Time-Dependent Density Functional Theory Applied to Average Atom Opacity
N. M. Gill, C. J. Fontes, C. E. Starrett

TL;DR
This study uses linear response time-dependent density functional theory to calculate plasma opacity of iron, chromium, and nickel, revealing limited channel mixing effects and suggesting other factors influence experimental opacity discrepancies.
Contribution
The paper applies linear response TD-DFT to plasma opacity calculations, highlighting the limited impact of channel mixing on opacity increases in these elements.
Findings
Opacity increase of 5-10% for iron due to channel mixing
No significant change in opacity trends for chromium and nickel
Channel mixing effects do not fully explain experimental opacity discrepancies
Abstract
We focus on studying the opacity of iron, chromium, and nickel plasmas at conditions relevant to experiments carried out at Sandia National Laboratories [J. E. Bailey et al., Nature 517, 56 (2015)]. We calculate the photo-absorption cross-sections and subsequent opacity for plasmas using linear response time-dependent density functional theory (TD-DFT).
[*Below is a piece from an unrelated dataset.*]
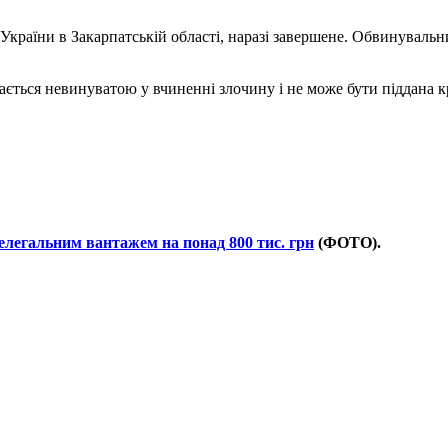
 України в Закарпатській області, наразі завершене. Обвинуваль
жається невинуватою у вчиненні злочину і не може бути піддана 
елегальним вантажем на понад 800 тис. грн
(ФОТО).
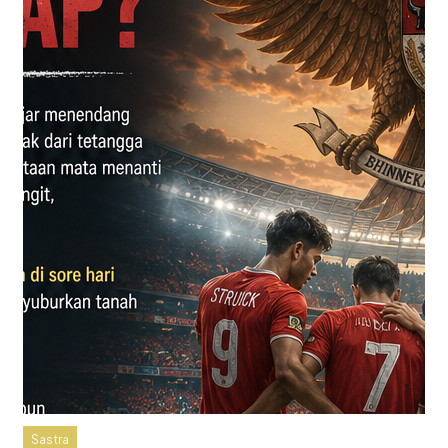
Sastra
Our results indicate that the physics of channel mixing accounted for in linear response TD-DFT leads to an increase in the opacity in the bound-free quasi-continuum, where the Sandia experiments indicate that models under-predict iron opacity. However, the increase seen in our calculations is only in the range of 5-10%. Further, we do not see any change in this trend for chromium and nickel. This behavior indicates that channel mixing effects do not explain the trends in opacity observed in the Sandia experiments.